Elsewhere, Jeff Lemire lives in Toronto, but is much in demand stateside, writing Marvel Entertainment's The Extraordinary X-Men and Green Arrow and Justice League for DC Comics, and having his graphic novel series Descender turned into a movie by Sony Pictures.
Now, Lemire and indie producer First Generation Films have partnered to bring his Essex County trilogy to the CBC. The generational story is told from the perspective of a ten year-old boy in small-town Ontario where the comic artist grew up. "Growing up on a farm like I did, we spent a lot of time in wide open corn fields, besides rows of telephone poles and rusty fences, little things that look boring at the time, but come to life when I drew on them for themes," Lemire explained about Canadian motifs and places in Essex County.
Julie di Cresce, vice president of TV development at First Generation, said probing the dark side of Canadiana with evocative characters and landscape in Essex County appeals to a CBC looking for more cinematic drama. "We've been given the scope to take the stories and their characters to where we're true to the graphic novel," she said.
CBC's Ellis (pictured) insists that, even if audiences don't recognize Essex County as a location in southwestern Ontario, it will feel familiar. "Even if people don't know where Essex County is, it will feel familiar as they recognize the themes and the rich story of the family in the material, and it feels distinctly Canadian at the same time," Ellis said.

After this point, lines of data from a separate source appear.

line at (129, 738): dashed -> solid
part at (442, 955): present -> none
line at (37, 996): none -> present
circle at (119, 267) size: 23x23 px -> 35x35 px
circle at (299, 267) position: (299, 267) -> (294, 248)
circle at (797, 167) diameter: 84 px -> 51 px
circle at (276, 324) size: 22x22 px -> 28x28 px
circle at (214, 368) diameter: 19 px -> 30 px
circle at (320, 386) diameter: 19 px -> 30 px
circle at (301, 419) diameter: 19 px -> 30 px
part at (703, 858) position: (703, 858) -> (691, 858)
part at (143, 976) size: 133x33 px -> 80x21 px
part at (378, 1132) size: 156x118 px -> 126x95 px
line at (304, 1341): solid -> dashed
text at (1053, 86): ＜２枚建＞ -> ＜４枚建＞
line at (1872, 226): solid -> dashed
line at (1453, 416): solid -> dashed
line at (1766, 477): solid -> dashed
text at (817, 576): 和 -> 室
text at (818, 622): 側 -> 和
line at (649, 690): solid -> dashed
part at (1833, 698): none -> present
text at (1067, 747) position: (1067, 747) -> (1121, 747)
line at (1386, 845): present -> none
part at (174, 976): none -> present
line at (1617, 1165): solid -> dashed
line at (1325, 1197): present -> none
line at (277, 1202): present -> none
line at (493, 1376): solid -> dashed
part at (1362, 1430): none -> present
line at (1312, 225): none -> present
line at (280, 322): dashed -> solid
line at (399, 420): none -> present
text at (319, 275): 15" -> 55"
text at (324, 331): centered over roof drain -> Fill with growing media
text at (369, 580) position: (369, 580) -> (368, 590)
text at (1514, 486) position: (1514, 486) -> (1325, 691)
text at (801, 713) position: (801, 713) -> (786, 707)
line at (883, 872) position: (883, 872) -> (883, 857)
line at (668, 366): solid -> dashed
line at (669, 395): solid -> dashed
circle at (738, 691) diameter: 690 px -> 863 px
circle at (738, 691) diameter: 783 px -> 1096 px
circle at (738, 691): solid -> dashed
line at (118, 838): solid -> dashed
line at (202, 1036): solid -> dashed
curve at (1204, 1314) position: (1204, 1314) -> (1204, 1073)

The CBC is also getting into business with Los Angeles actress Catherine Reitman, the daughter of director Ivan Reitman, as she brings a half hour comedy, Workin' Moms, about a mommies' group where four women juggle relationships, insatiable babies and postpartum depression.
Here, Reitman is hoping to wring chuckles from her own personal experience as a young mother, and that of so many other women rarely discussed. "I had the full shebang, including post-partum depression. There's a slew of things that we're hoping will help people laugh at things that are real to women," Reitman said.
The trick CBC seems to be getting better at is airing more buzz-worthy shows that grab bigger TV audiences, stream more online and travel well internationally for indie producers looking for an upside. "It feels to me like the CBC is lining up with the very appealing television that you're seeing on over-the-top, Netflix series, and premium cable series," said John Murray, vice president and supervising producer at Insight Productions, which has a half-hour drama adaptation of Lisa Gabriele's novel Tempting Faith DiNapoli parked at the CBC.
The coming-of-age story of a broke and scrappy mother and her daughter, Faith, in the recession-buffeted early 1980s in Windsor, Ontario.
"It's kind of Angela's Ashes set in Windsor. It's about an Italian Catholic family trying to make it through difficult economic times, and very character driven," Murray explained.
Filmmakers are embracing a CBC that, despite deep budget cuts (although the new federal government has promised a $150 million boost), is doing more serialized series with deeply flawed characters and the intricate plots that have set cable networks like AMC and FX and streamers like Netflix and Amazon apart from competitors.
We bet this will all be top of mind for many at CMPA Prime Time in Ottawa beginning Thursday at the Westin Hotel.